The LAN Port Access Control framework defined by the IEEE 802.1X standard addresses these
needs.
With 802.11 WEP, all wireless access points and client wireless adapters on a particular wireless
LAN must use the same encryption key. Each sending station encrypts data with a WEP key before
transmission, and the receiving station decrypts it using an identical key. This process reduces the
risk of someone passively monitoring the transmission and gaining access to the data transmitted
over the wireless connections.
However, a major problem with the 802.11 wireless standard is that the keys are cumbersome to
change. If you don't update the WEP keys often, an unauthorized person with a sniffing tool can
monitor your network for less than a day and decode the encrypted messages. In order to use
different keys, you must manually configure each access point and wireless adapter with new keys.
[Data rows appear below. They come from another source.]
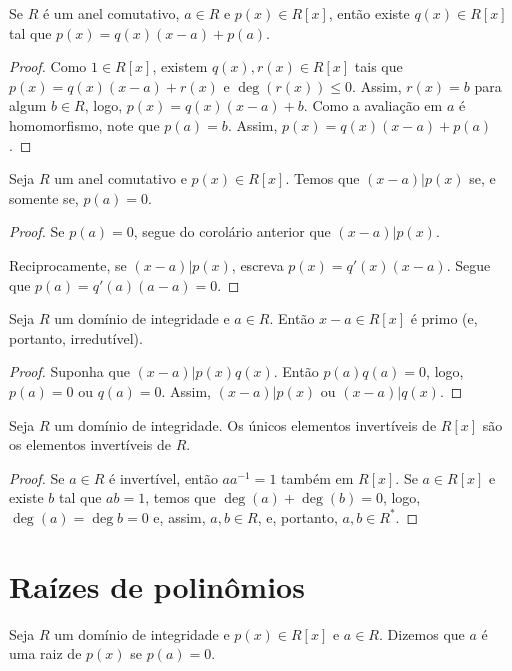 \begin{corol}
Se $R$ é um anel comutativo, $a \in R$ e $p(x)\in R[x]$, então existe $q(x)\in R[x]$ tal que $p(x)=q(x)(x-a)+p(a)$.
\end{corol}
\begin{proof}
    Como $1 \in R[x]$, existem $q(x), r(x) \in R[x]$ tais que $p(x)=q(x)(x-a)+r(x)$ e $\deg(r(x))\leq 0$. Assim, $r(x)=b$ para algum $b \in R$, logo, $p(x)=q(x)(x-a)+b$. Como a avaliação em $a$ é homomorfismo, note que $p(a)=b$. Assim, $p(x)=q(x)(x-a)+p(a)$.
\end{proof}
\begin{prop}
    Seja $R$ um anel comutativo e $p(x)\in R[x]$.
    Temos que $(x-a)|p(x)$ se, e somente se, $p(a)=0$.
\end{prop}
\begin{proof}
    Se $p(a)=0$, segue do corolário anterior que $(x-a)|p(x)$.

    Reciprocamente, se $(x-a)|p(x)$, escreva $p(x)=q'(x)(x-a)$. Segue que $p(a)=q'(a)(a-a)=0$.
\end{proof}

\begin{corol}
Seja $R$ um domínio de integridade e $a \in R$. Então $x-a\in R[x]$ é primo (e, portanto, irredutível).
\end{corol}
\begin{proof}
Suponha que $(x-a)|p(x)q(x)$. Então $p(a)q(a)=0$, logo, $p(a)=0$ ou $q(a)=0$. Assim, $(x-a)|p(x)$ ou $(x-a)|q(x)$.
\end{proof}

\begin{prop}
Seja $R$ um domínio de integridade. Os únicos elementos invertíveis de $R[x]$ são os elementos invertíveis de $R$.
\end{prop}
\begin{proof}
    Se $a \in R$ é invertível, então $aa^{-1}=1$ também em $R[x]$.
    Se $a \in R[x]$ e existe $b$ tal que $ab=1$, temos que $\deg(a)+\deg(b)=0$, logo, $\deg (a)=\deg b=0$ e, assim, $a, b \in R$, e, portanto, $a, b \in R^*$.
\end{proof}
\section{Raízes de polinômios}
\begin{definition}
Seja $R$ um domínio de integridade e $p(x)\in R[x]$ e $a \in R$. Dizemos que $a$ é uma raiz de $p(x)$ se $p(a)=0$.
\end{definition}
Products based on the 802.11 standard alone offer system administrators no effective method to
update the keys. This might not be too much of concern with a few users, but the job of renewing
keys on larger networks can be a monumental task. As a result, companies either don't use WEP at
all or maintain the same keys for weeks, months, and even years. Both cases significantly heighten
the wireless LAN's vulnerability to eavesdroppers.